Hooks run in your shell. A broken hook blocks Claude Code. Keep them simple and fast. Test hooks manually before adding them.

Permissions

Claude Code’s permission system controls what tools it can use without asking. Three levels:

  1. Ask every time (default) — Claude asks before every file edit, command, etc.
  2. Allow for session — approve once, applies until conversation ends
  3. Allow permanently — saved in settings, never asks again

For a new project, start with default permissions and promote commands you trust:

  • npm run build — safe to always allow
  • npx playwright test — safe to always allow
  • File edits in src/ — usually safe for session
  • git commit — keep on ask (you want to review)
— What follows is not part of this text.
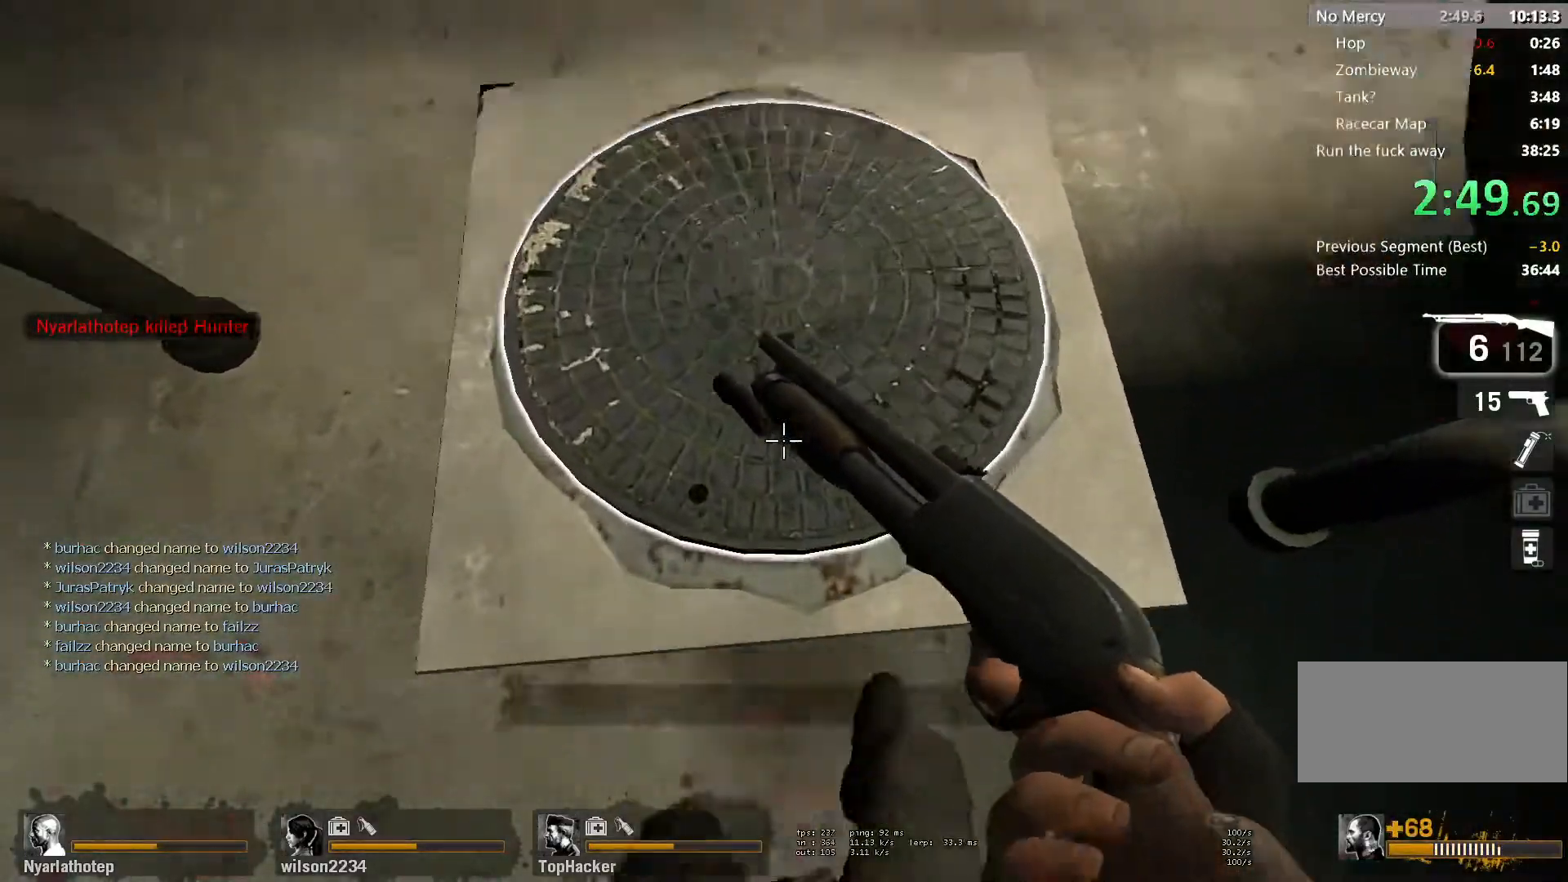
{"keys": ["shift"], "mouse": [], "events": [[67, "e", "up"], [300, "w", "up"]]}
agent-browser for Visual Review

For web projects, install agent-browser for visual verification:

Terminal window
npm i -g agent-browser
agent-browser install

The workflow:

Terminal window
# Build and preview
npm run build && npx astro preview --port 4322 &
# Open a page
agent-browser open http://localhost:4322/
# Take a screenshot and review
agent-browser screenshot /tmp/review.png
# Check mobile
agent-browser viewport 375 812
agent-browser screenshot /tmp/mobile.png
# Clean up
agent-browser close

Tip

Never rely on code inspection alone for visual changes. A CSS change that looks correct in the source can produce layout breaks, color contrast issues, or overflow problems that only show up in a real browser. agent-browser catches these.

Setup Checklist for a New Project

  1. Create CLAUDE.md with stack, paths, build commands, and boundaries
  2. Run your first prompt: “Read CLAUDE.md, then run the tests”
  3. When Claude gets something wrong, add a rule to CLAUDE.md
  4. After 2-3 sessions, create memory files for persistent context
  5. Add hooks if you need automated checks
  6. For web projects, set up agent-browser and add visual review to CLAUDE.md

The setup compounds. Each rule you add prevents a class of mistakes. After a few sessions, Claude Code becomes genuinely productive — it knows your stack, respects your boundaries, and follows your conventions.